Heterogeneous liquid–solid melt pools in EB-PBF of porous inconel 625/BNi-2: A general strategy for strength–permeability synergy in mixed-melting powder systems

Abstract

To enhance tensile strength and functionality while maintaining porosity for transpiration cooling, this study introduces NiCrSiB (BNi-2) powder into the electron beam powder bed fusion (EB-PBF) process. By integrating beam defocusing, porous Inconel 625 alloys with uniform, interconnected micron-scale pores were fabricated. Comprehensive analyses of morphology, porosity, microstructure, mechanics, and permeability were conducted, with comparisons to BNi-2-free and powder metallurgy (PM) counterparts. BNi-2 improved pore uniformity, approaching PM quality. Lower line energy increased pore density and spatial uniformity. A quantitative multi-scale link between porosity, pore shape, and tensile strength was established, revealing that "low beam current + high scan speed" defines a highly sensitive and efficient process window, where small parameter changes can trigger functional shifts.
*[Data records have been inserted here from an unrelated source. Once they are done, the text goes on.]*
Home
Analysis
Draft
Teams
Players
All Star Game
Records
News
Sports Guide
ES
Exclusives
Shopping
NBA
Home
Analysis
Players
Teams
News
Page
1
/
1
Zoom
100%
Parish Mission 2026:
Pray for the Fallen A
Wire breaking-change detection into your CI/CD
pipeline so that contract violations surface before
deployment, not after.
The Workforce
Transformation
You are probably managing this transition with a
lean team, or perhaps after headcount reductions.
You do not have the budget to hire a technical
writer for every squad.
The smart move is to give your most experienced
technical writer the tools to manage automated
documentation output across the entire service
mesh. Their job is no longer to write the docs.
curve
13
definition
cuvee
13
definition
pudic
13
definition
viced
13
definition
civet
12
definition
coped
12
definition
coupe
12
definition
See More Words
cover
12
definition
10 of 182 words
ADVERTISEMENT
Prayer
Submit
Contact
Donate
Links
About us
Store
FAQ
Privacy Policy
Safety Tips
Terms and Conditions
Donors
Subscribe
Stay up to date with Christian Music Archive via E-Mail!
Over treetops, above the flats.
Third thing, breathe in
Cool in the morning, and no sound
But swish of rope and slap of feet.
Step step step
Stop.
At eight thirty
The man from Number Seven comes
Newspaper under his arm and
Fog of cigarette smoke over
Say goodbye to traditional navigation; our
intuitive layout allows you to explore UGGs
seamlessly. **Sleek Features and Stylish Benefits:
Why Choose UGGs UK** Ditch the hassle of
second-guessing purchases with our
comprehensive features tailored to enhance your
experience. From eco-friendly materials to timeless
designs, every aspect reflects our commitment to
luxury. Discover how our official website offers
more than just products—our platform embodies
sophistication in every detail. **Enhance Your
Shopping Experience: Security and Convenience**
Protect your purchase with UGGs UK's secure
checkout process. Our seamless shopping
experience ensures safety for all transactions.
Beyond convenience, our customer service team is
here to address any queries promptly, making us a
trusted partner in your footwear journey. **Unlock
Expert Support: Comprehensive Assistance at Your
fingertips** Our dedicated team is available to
Melt pool calculations revealed a stable heterogeneous state with liquid–solid coexistence, forming four zones: unmelted and partially melted powder zone (UMP/PMP), melted BNi-2 zone (MBZ), melted Inconel 625 zone (MIZ), and mixed MBZ&MIZ zone (MIX), driven by heterogeneous melting and Cr, Mo, Si, B segregation. BNi-2 raised tensile strength to 166 MPa at 27 % porosity (277 % higher than EB-PBF baseline), and 80 MPa at 33 % porosity—142 % and 33 % higher than BNi-2-free and PM samples. Isotropic permeability reached 4.32–4.55 d (124 % of PM). This study achieved bidirectional optimization of structure and performance, and established a novel mechanism identification pathway and parameter design criterion applicable to the EB-PBF fabrication of porous metals. It provides a valuable and generalizable reference for structure–function synergistic regulation across different alloy systems.